__TRECHO SELECIONADO__
# # #

Reivindicando um programa de políticas públicas para o fomento da área, estudantes, representantes e entidades do teatro realizaram, entre ontem, dia 26, e hoje, uma manifestação nas instalações da Fundação Nacional de Arte (Funarte) de São Paulo.

O grupo questionou ainda a falta de lançamento de importantes editais de incentivo à área, promovidos pela instituição, como o Prêmio Klaus Viana, Prêmio Funarte Carequinha de Estímulo ao Circo e o Prêmio de Teatro Myriam Muniz.

Por meio de uma carta “manifesto”, escrita ontem, dia 26, o grupo questionou ainda a falta de “avanço na criação e desenvolvimento de políticas públicas, democráticas, transparentes e descentralizadas para as artes no país” e reivindica leis fixas para o fomento do teatro, que não sejam da através de renúncia fiscal. (leia a íntegra abaixo).

Com a Funarte fechada, manifestantes aguardaram um encontro com o presidente da instituição, Sérgio Mamberti, gritando: “Abaixo a baixaria, cultura não é mercadoria”.

O grupo permaneceu em vigília até às 5h, quando ocuparam o espaço interno da Funarte, esperando por autoridades do Ministério da Cultura (MinC) para a leitura de uma nova carta, que foi elaborada hoje, dia 27. (leia a íntegra abaixo). A polícia, que foi acionada para acompanhar a movimentação no local, permaneceu do lado de fora da instituição, impedindo que outras pessoas entrassem e saíssem da fundação.

# # #

__DADOS BRUTOS__
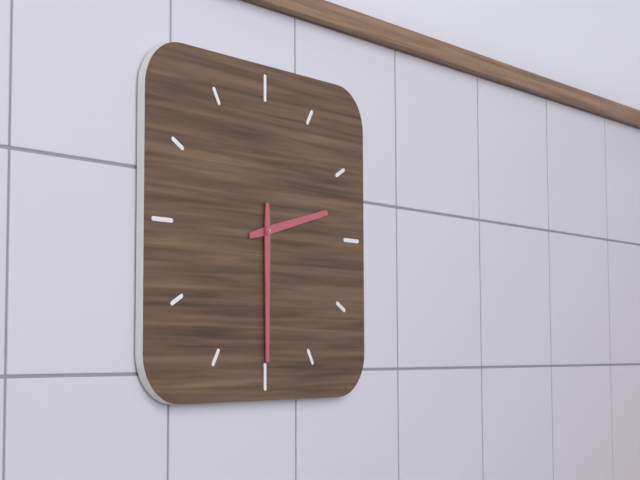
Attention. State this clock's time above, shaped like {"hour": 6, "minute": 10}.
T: {"hour": 2, "minute": 30}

# # #

__LISTA DE TAREFAS__
1. Transcreva da notícia o trecho que começa nas palavras "Com a Funarte" e termina após as palavras "saíssem da fundação.".
2. Responda às perguntas a seguir com base na notícia.
(a) Em que cidade fica a sede da Funarte onde ocorreu a manifestação?
(b) Quem é o presidente da Funarte?
(c) Até que horas o grupo permaneceu em vigília?
3. Indique se cada afirmação concorda com a notícia, respondendo sim ou não e citando as palavras do texto que decidem a questão.
(a) A polícia entrou no espaço interno da Funarte.
(b) A carta "manifesto" foi escrita no dia 26.
(c) O Prêmio de Teatro Myriam Muniz figura entre os editais mencionados pelo grupo.
O material provém de outra fonte.

__LISTA DE RESPOSTAS__
1.
Com a Funarte fechada, manifestantes aguardaram um encontro com o presidente da instituição, Sérgio Mamberti, gritando: “Abaixo a baixaria, cultura não é mercadoria”.

O grupo permaneceu em vigília até às 5h, quando ocuparam o espaço interno da Funarte, esperando por autoridades do Ministério da Cultura (MinC) para a leitura de uma nova carta, que foi elaborada hoje, dia 27. (leia a íntegra abaixo). A polícia, que foi acionada para acompanhar a movimentação no local, permaneceu do lado de fora da instituição, impedindo que outras pessoas entrassem e saíssem da fundação.

2.
(a) São Paulo.
(b) Sérgio Mamberti.
(c) Até as 5h.

3.
(a) Não: "permaneceu do lado de fora da instituição".
(b) Sim: "escrita ontem, dia 26".
(c) Sim: "e o Prêmio de Teatro Myriam Muniz".